Hinzu kommt noch eins, was ich als Beispiel anführen möchte. In der Märznummer des „Deutschen Handwerksblattes" hat eine Veröffentlichung gestanden, die besagt, daß die Sozialistische Reichspartei — wer das ist, brauche ich hier im einzelnen nicht zu erläutern — sich im Niedersächsischen Landtag für den Großen Befähigungsnachweis in Form eines Antrages eingesetzt habe. Ohne irgendwelchen Kommentar hat das „Deutsche Handwerksblatt" das abgedruckt. Das ist nicht das einzige Symptom und bezieht sich jetzt nicht nur auf das „Deutsche Handwerksblatt", sondern das bezieht sich auf einen ganz bestimmten Kreis von Unternehmern überhaupt. Wenn das so kommentarlos den Handwerkern gegeben wird, dann bedeutet das bis zu einem bestimmten Grade wieder die
Salonfähigmachung der Nachfolger der Faschisten,
die uns ja in dieses Elend hineingebracht haben.
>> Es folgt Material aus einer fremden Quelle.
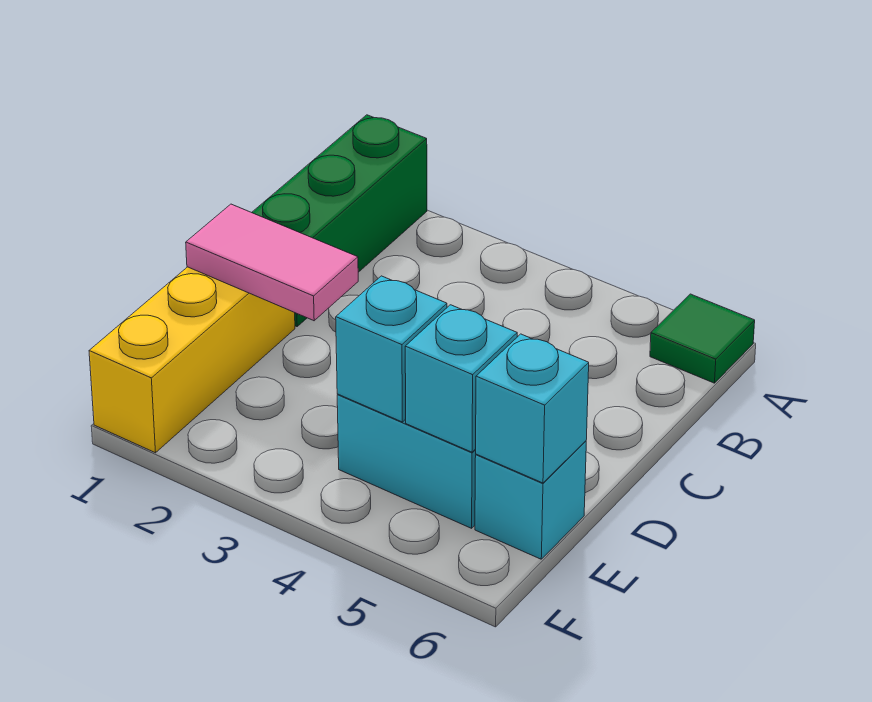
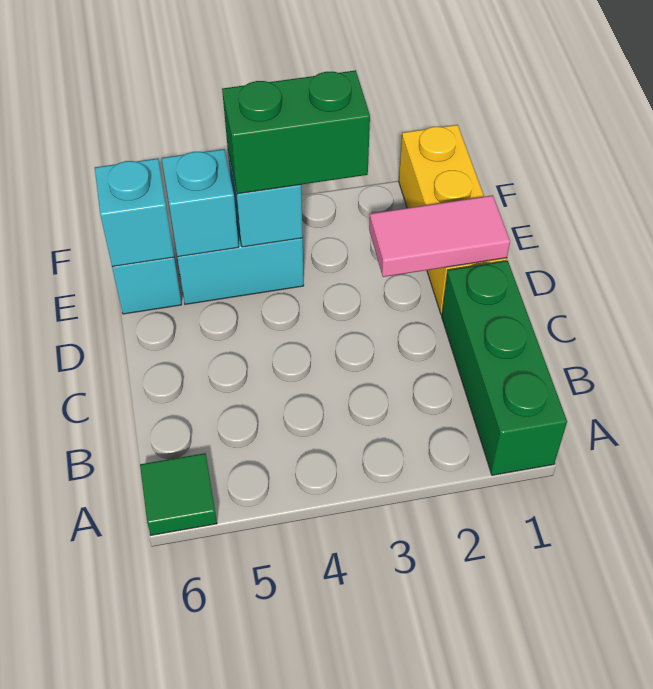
none -> green brick E3:E4 level 3

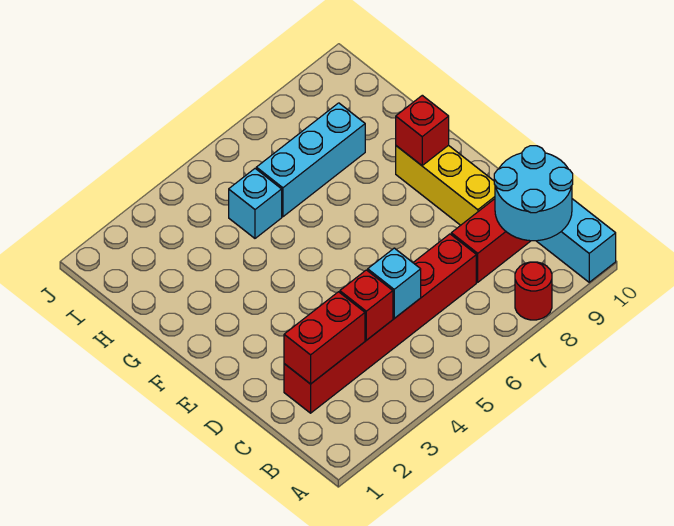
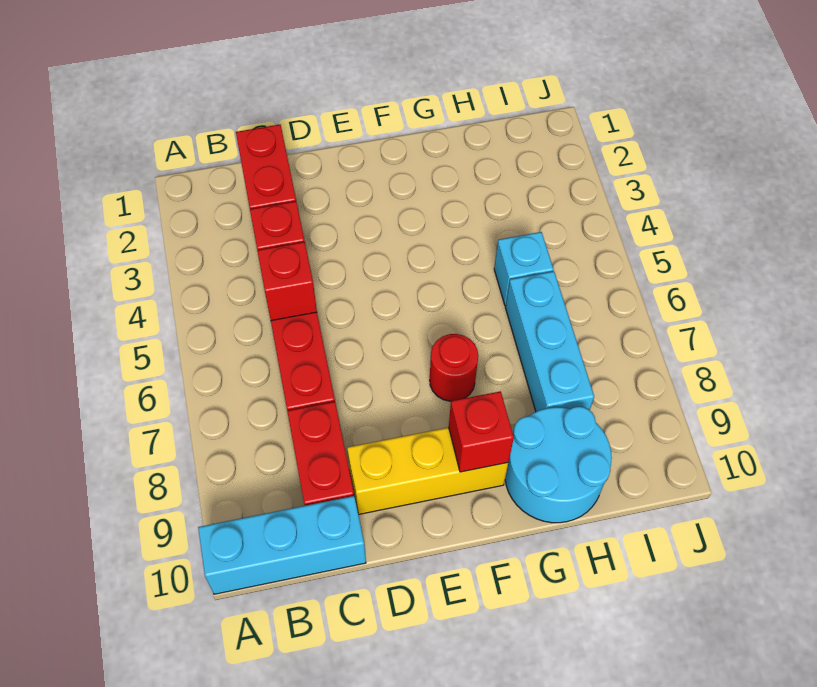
red round brick A8 level 1 -> red round brick F7 level 1
cyan round brick B9:C10 level 2 -> cyan round brick G9:H10 level 1
cyan brick C5 level 2 -> red brick C5 level 2

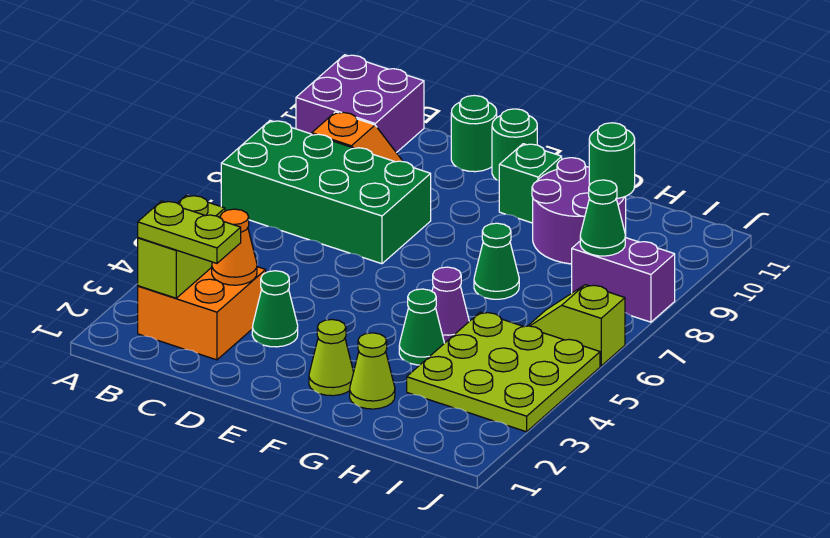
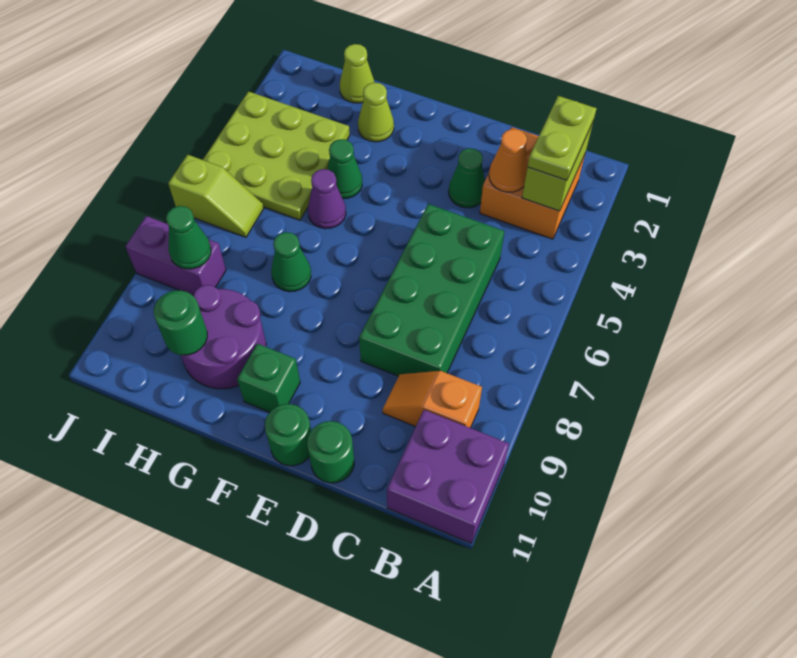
green brick A7:D8 level 1 -> green brick C5:D8 level 1
lime plate B2:C2 level 3 -> lime plate B2:B3 level 3
lime cone F2 level 1 -> lime cone H1 level 1

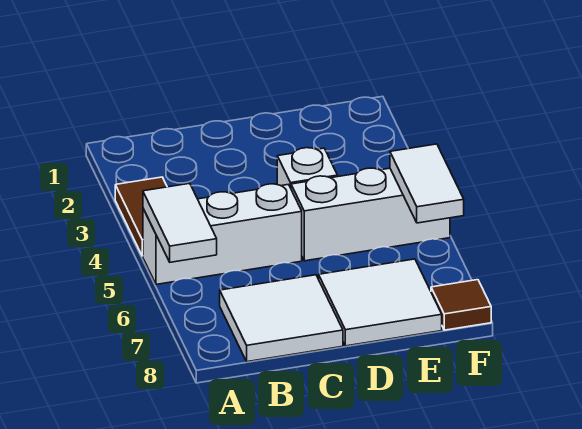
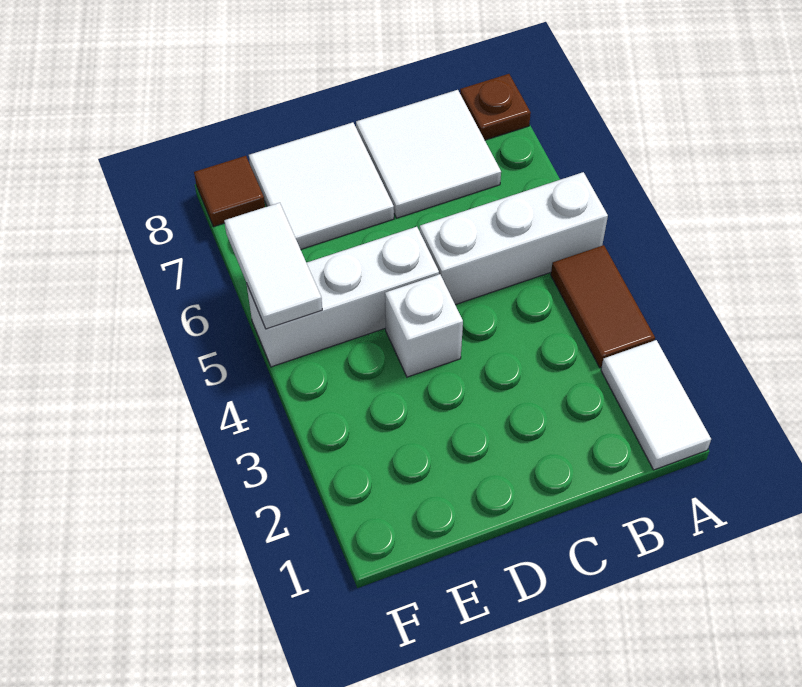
white tile A5:A6 level 2 -> white tile A1:A2 level 1
none -> brown plate A8 level 1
— Das hat insoweit etwas mit dem Gesetz zu tun: wenn Sie nicht über diese Dinge hinaus, die Sie hier vorgesehen haben, in der Form, wie wir es Ihnen vorschlagen, die Möglichkeit schaffen, daß solche antidemokratischen Unternehmer, die die Bindungen auch nach der andern Seite suchen, daran durch die Betriebsräte gehindert werden können, dann schaffen Sie von dieser Seite aus das, was wir in der Weimarer Republik schon einmal erlebt haben und was praktisch zum Ruin der Demokratie geführt hat. Das sind die Gründe, die uns veranlassen, diese Dinge hier noch einmal aufzunehmen. Sie sollten sich ernsthaft überlegen, daß Sie auch hinsichtlich der Sicherung der politischen Demokratie, wenn Sie gegen die Rückversicherer — ob gegenüber dem Bolschewismus oder gegenüber dem Neofaschismus — nichts unternehmen, dann unter Umständen wieder eine Entwicklung mit heraufbeschwören, die Sie nach Ihren eigenen Darlegungen ebensowenig wie wir wiederhaben wollen. Aus diesem Grunde dürfen wir, glaube ich, erwarten, daß Sie sich hinsichtlich dieser Argumente und der Formulierung des Abs. 2 in § 54 überlegen, welcher Weg zu gehen ist,, um solche politischen Tendenzen, wie sie sich schon wieder bemerkbar machen, unmöglich zu machen.
Wir bitten deshalb, unserem Antrag die Zustimmung zu geben.